Now here I was in the kitchen, Saturday morning, with all the ingredients out in front of me on the counter doing some deep breathing and shoulder stretches. Already I had run five blocks down to the IGA store to buy cornmeal. Over breakfast my mind was whirring through the recipe. I was becoming surer and surer that cornstarch and cornmeal is not the same thing. Having had this dish at Jackey's I knew that the topping was yellow but cornstarch is white, so how does it become yellow? M googled it for me. Goodbye cornstarch, hello cornmeal, which I don't have in my kitchen; hello morning run down Lonsdale.
Remove the four guests coming for dinner from the equation and I would've had a ball in the kitchen, but with every spice I added to the softened onions, I worried if this was going to turn out. I brought the sauce to the boil and added it to the browned ground beef in the slow cooker. The corn and black beans followed. It was looking and smelling good. I did a quick taste test. Ouch, that's hot! This chili was going to make a statement tonight - my poor guests. I let out a deep sigh. You can add more chili but you can't take out too much chili. Well, all I could do was let it cook on low for the next six hours.
I started to clean up the kitchen, pack away the bottles and spices and do some washing up. I picked up the can of condensed beef broth. It was unopened. Where was this supposed to go? I frantically scoured the recipe for the step I had missed. I was supposed to add it with the Worcestershire sauce, tomato paste and tomato sauce just before I brought it all to a boil. Well, it's just going to have to go in now, rather late than never!
Kitchen clean, I ran my eyes over the ingredients for the cornbread topping. Somehow, I now had a sneaky suspicion that I didn't have baking powder. I ransacked my pantry shelf. Yip, no baking powder. I slowly remembered that I had thrown it out the year before when we had moved. It's one of those ingredients you buy for one recipe and, unless you bake a lot, it hangs around forever in your pantry until you decide to throw it out when you move homes.
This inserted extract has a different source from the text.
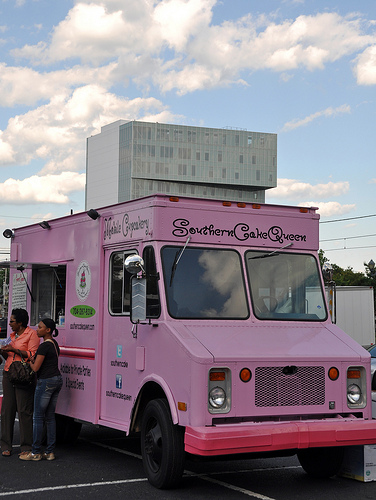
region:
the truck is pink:
[147, 281, 235, 407]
Another trip to another store for baking powder. "Are you sure you have everything now", M asks. Yes, Yes. Back home I double check the cornbread recipe. Who added an egg to the recipe while I was out? How did I miss that? We had eaten the last two eggs for breakfast and I needed just one. I couldn't believe this, neither could my anxiety level nor one, up-to-now, very patient husband. Another trip to another store for free-range eggs.
The beef chili with cornbread topping served with sour cream, salsa and green onions, accompanied by a salad and a robust Chilean red was a hit with our friends. I'll tackle it again. I am less daunted by the recipe and, besides which, I now have most of the ingredients in the house. And those I don't have, I know just where to buy them - even in a pinch.